* [Records shown]

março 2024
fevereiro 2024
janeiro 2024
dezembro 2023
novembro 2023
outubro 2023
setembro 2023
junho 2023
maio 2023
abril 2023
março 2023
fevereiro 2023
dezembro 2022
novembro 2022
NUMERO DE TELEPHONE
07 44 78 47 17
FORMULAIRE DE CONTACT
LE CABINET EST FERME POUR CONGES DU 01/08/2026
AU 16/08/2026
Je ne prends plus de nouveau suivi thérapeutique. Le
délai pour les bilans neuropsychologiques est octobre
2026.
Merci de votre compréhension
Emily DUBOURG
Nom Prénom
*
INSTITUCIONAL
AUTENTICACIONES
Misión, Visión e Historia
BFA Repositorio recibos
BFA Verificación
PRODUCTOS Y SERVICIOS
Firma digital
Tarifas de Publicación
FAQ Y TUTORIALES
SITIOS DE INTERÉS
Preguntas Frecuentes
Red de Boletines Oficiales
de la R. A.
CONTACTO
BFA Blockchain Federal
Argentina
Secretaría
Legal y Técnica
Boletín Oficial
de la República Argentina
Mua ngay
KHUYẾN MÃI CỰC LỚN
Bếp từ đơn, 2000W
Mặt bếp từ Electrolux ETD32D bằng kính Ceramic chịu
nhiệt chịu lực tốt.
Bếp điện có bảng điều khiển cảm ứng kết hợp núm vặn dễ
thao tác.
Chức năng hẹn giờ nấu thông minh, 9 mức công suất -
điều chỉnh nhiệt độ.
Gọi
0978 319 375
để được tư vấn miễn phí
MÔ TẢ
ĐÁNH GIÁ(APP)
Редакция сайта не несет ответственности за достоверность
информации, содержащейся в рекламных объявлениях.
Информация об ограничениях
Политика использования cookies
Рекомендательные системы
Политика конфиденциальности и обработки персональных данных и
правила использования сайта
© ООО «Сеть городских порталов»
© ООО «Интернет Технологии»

* [Work item] A single number is required: the count of lines in the data that include the string "chịu".

* [Task response] 2